My interminable irritation with the press for blithely accepting politically garbled economic statistics often makes me irritable, if not irritating. And I am apt to quote so many journalists in one brief article that they all appear tarred with the same brush. David Cay Johnston of The New York Times revealed that failing in an Oct. 5 letter to The Washington Times. He found my last column "reprehensible" because he thought I accused him "of tilting, in favor of John Kerry (his) July 29 article on government data showing declining incomes." I did not mean to do that, but I see how one sentence might leave that impression. I had a different target.
The focus of my "Middle Class Mania," absorbing a dozen paragraphs, was a newer Washington Post story, which, I argued, "attempted to prove" Sen. Kerry's July 29 remark about the "shrinking" middle class. Johnston's story appeared the morning (SET ITAL) before (END ITAL) Kerry made that comment, so it could not possibly have attempted to prove the senator was right.
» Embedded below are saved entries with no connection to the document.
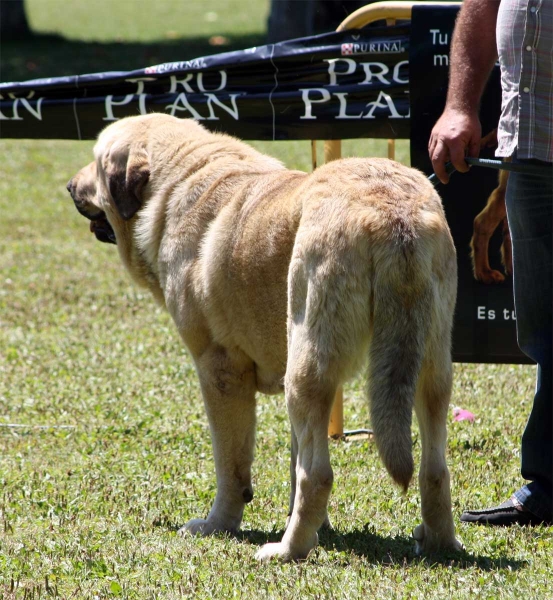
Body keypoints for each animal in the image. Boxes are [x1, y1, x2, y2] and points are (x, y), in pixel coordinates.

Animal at [68, 113, 462, 564]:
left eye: (96, 162)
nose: (70, 187)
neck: (180, 176)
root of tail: (393, 211)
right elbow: (291, 463)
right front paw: (317, 526)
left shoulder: (220, 372)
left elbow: (232, 465)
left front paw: (218, 525)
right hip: (426, 367)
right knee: (434, 467)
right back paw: (439, 541)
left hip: (305, 372)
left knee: (318, 474)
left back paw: (287, 550)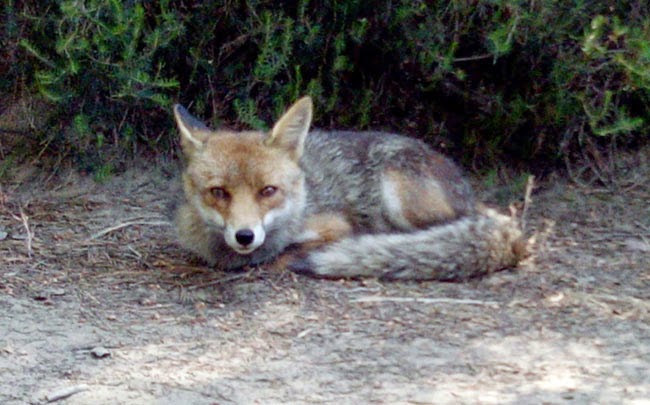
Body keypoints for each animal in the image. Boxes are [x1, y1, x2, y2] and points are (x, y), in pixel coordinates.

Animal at [173, 97, 528, 280]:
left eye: (268, 191)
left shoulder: (336, 226)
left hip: (397, 193)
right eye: (219, 192)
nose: (244, 236)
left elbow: (289, 252)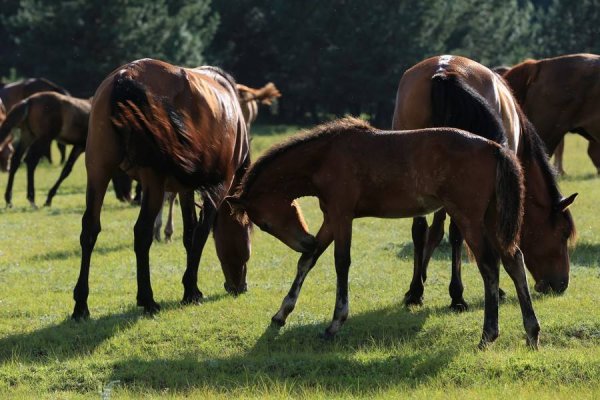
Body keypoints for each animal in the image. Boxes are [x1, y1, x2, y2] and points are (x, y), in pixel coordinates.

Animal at [72, 59, 251, 320]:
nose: (241, 286)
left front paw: (191, 287)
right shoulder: (219, 186)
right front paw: (190, 290)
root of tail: (127, 74)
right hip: (152, 182)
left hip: (98, 169)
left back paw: (81, 305)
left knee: (90, 230)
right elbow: (201, 233)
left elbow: (189, 234)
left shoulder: (185, 188)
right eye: (247, 232)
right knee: (142, 232)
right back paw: (148, 300)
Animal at [226, 117, 540, 348]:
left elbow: (341, 263)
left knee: (489, 266)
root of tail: (494, 148)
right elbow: (308, 261)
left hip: (468, 218)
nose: (304, 241)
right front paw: (281, 314)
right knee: (514, 261)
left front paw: (335, 323)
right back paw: (532, 332)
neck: (325, 156)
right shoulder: (331, 218)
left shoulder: (342, 216)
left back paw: (488, 334)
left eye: (263, 224)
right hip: (491, 218)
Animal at [392, 54, 580, 310]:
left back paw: (415, 291)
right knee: (456, 232)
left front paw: (421, 279)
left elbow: (436, 231)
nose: (562, 284)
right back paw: (456, 295)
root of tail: (443, 71)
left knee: (420, 229)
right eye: (562, 233)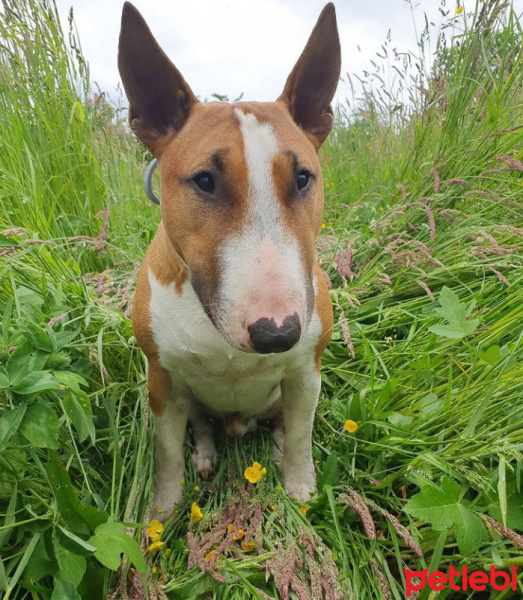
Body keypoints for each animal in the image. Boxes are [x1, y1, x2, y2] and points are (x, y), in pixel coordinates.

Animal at [117, 0, 342, 516]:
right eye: (205, 180)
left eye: (303, 177)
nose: (277, 333)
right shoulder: (161, 379)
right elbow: (166, 451)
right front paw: (161, 511)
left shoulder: (307, 371)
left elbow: (301, 437)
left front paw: (301, 487)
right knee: (201, 426)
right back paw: (204, 457)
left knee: (282, 424)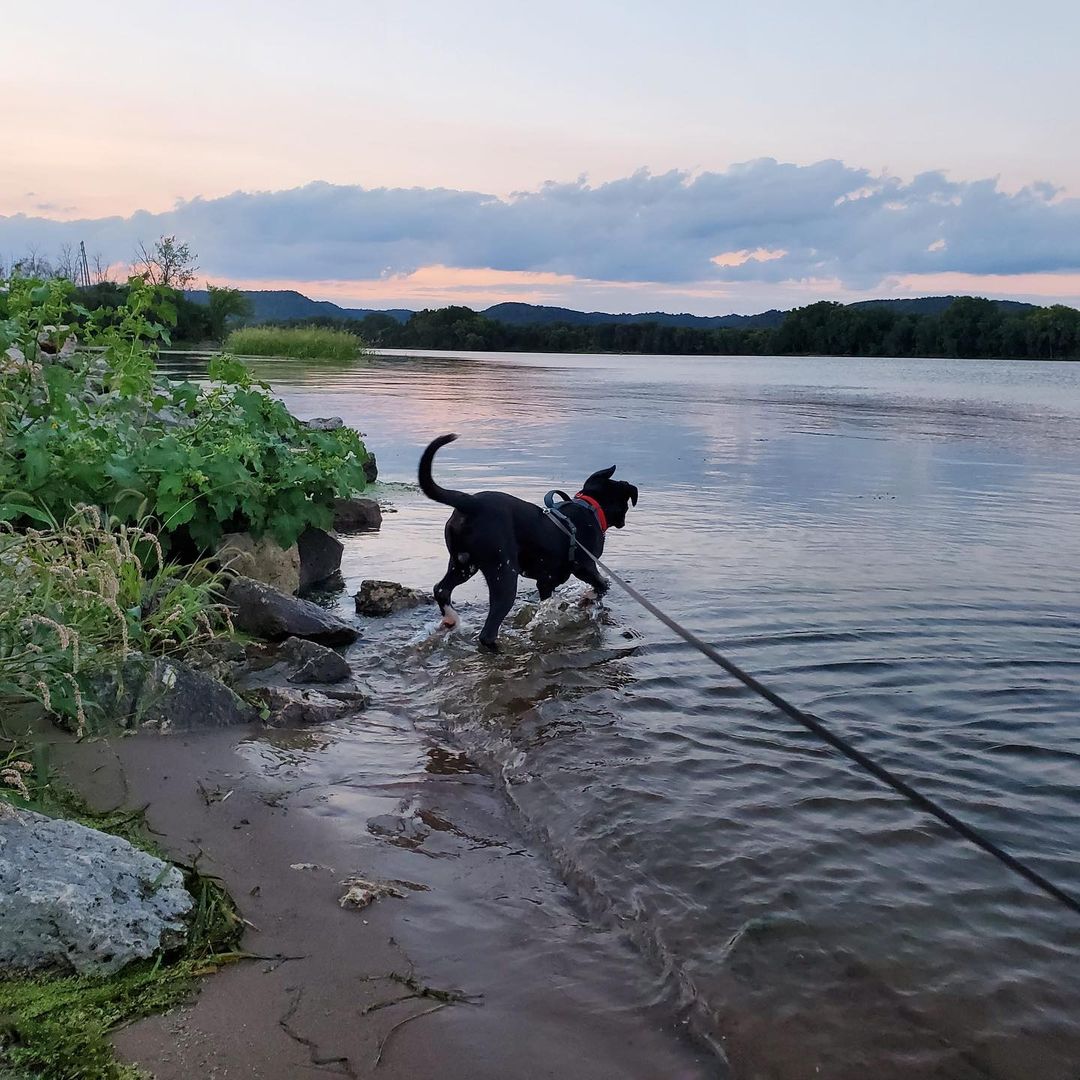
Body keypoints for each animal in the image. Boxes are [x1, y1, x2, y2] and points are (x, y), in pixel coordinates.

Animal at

I never meant to suggest it had.
In fact, I cited Johnston's article to show The Washington Post story was "tilted" partly because it failed to consider - (SET ITAL) as Johnston had (END ITAL) - the devastating impact of "vanishing capital gains" on incomes far above the middle. If anyone other than Johnston thought I was also accusing (SET ITAL) him (END ITAL) of attempting to prove the middle class is shrinking, then I apologize to him and others for not making that distinction more clear.
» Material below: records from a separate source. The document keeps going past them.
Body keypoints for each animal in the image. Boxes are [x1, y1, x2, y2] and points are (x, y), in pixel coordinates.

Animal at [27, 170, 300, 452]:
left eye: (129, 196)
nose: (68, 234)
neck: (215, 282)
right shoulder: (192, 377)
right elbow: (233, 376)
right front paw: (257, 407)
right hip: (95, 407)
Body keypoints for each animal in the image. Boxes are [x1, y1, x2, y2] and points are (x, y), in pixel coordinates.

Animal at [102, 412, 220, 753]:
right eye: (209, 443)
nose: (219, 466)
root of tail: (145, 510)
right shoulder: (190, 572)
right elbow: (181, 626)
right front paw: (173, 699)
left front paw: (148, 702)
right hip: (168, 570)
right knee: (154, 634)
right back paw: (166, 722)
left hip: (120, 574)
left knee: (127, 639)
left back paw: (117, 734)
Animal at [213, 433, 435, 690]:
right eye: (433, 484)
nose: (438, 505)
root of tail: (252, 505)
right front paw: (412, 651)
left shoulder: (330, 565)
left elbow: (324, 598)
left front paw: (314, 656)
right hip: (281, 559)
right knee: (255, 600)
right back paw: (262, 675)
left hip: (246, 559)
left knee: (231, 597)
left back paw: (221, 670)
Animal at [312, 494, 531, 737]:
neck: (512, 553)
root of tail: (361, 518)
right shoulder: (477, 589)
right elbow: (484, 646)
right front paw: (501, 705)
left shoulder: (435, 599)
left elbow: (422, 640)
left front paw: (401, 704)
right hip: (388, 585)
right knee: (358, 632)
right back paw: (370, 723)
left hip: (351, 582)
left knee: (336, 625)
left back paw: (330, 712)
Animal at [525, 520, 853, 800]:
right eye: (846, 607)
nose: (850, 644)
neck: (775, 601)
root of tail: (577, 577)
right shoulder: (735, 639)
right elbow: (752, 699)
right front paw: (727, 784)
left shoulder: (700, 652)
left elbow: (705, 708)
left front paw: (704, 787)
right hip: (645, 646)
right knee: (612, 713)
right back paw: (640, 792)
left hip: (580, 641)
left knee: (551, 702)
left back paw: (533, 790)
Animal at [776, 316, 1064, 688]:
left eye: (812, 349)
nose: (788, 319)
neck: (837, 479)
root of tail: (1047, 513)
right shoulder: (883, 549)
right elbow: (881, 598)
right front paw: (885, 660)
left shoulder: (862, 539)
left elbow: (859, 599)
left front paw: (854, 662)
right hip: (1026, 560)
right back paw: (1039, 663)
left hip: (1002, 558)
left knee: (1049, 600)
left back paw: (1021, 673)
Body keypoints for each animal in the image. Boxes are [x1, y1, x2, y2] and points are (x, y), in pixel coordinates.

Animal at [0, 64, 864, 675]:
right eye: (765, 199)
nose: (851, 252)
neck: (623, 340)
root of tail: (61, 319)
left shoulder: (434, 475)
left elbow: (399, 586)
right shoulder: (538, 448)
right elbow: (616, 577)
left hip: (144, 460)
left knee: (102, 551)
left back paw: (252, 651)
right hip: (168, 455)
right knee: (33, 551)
I can also be rudely intolerant of the widespread practice of rehashing data from the recession years (including jobs lost in 2001) as if that is still "news" today. But it may have been just a coincidence that The New York Times happened to run Johnston's gloomy story about an "unprecedented" fall of incomes in 2001-2002 on the same day John Kerry addressed the Democratic convention.
Johnston also takes exception to my comment about his "brave efforts to convert" IRS data about a huge loss of income among previously affluent business managers and investors into some sort of middle class issue. His July 29 story did say that the income drop was particularly severe "at the upper end of the spectrum." Yet the "brave effort" or conversion, in my view, was that he went on to suggest that the income drop had a comparably large impact on "many more ordinary employees" and "many people well below that (rich) level" and "many people with more modest incomes."
Johnston's letter tries to buttress such comments by saying incomes fell by about half the norm "in real terms" even among those earning between $25,000 and $100,000. None of the tables in his July 29 article were adjusted for inflation, yet he thinks I should have assumed that adjustment. That seems too clever and too late, and it would not alter my point. He also claims his July 29 report said "the recession was on its way in late 2000." It said no such thing.
The great merit of Johnston's story is that it proved, albeit reluctantly, that the rich rather than middle class suffered by far the biggest losses of income and wealth as a result of the tech stock crash, recession, Sept. 11 and the corporate scandals unveiled in 2002. His ancillary comments implied comparable income losses among "ordinary employees" with "modest incomes," but such impressions (however politically correct these sympathies may be) were not confirmed by the accompanying facts.
That is a minor complaint, however, and Johnston was right to reprimand me for making too much of it. The country would benefit greatly if we had even a few reporters of his commitment and skill assigned to the task of fact-checking all the nonsensical economic statistics that continue to be abused during this election year.